Amazon is finally ready to take some measure of responsibility for charging customers’ credit cards for their children’s purchases without their consent.
In 2014, both Google and Apple settled FTC complaints with payouts of $32 and $19 million, respectively, for similar purchases. Amazon, however, has been considerably more reluctant to do so. They have continued to challenge the Federal Trade Commission regarding the legitimacy of in-app “micro-transactions” made by children but charged to their unsuspecting parents.
The original FTC complaint protested the lack of safeguards preventing unauthorized users from making unlimited purchases. At the time, the FTC asserted that “Amazon’s in-app system allowed children to incur unlimited charges on their parents’ accounts without permission” and that “even Amazon’s own employees recognized the serious problem its process created.”

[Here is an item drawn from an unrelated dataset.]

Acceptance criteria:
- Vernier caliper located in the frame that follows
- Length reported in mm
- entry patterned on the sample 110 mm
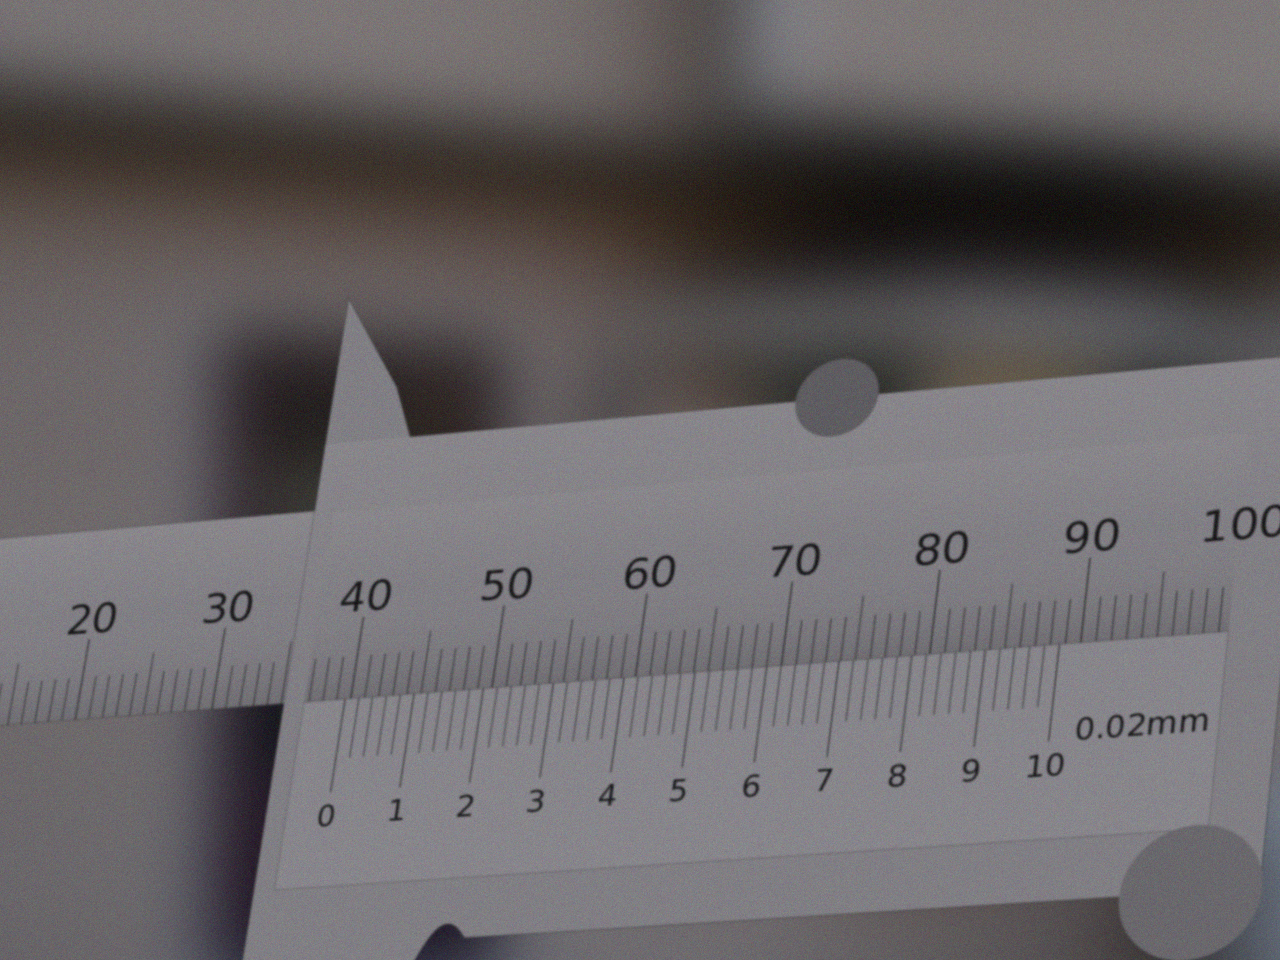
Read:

Despite Amazon’s rebuttals, a court agreed with the FTC in April 2016. And while Amazon has continued to appeal orders to refund customers until now, they seem to have finally owned up to their responsibility. Customers will be paid directly — the court also dismissed the notion that users might be refunded with Amazon gift cards.
The Federal Trade Commission seems to have been satisfied by the final result. Thomas B. Pahl, acting director of the FTC’s Bureau of Consumer Protection, said in a statement:
This case demonstrates what should be a bedrock principle for all companies — you must get customers’ consent before you charge them. Consumers affected by Amazon’s practices can now be compensated for charges they didn’t expect or authorize.
Amazon’s payout may come late, but it will dwarf both Google and Apple’s settlements combined. Roughly $70 million is expected to be in customers’ hands in the very near future, covering any potentially unauthorized Amazon Store payments made between 2011 and 2016.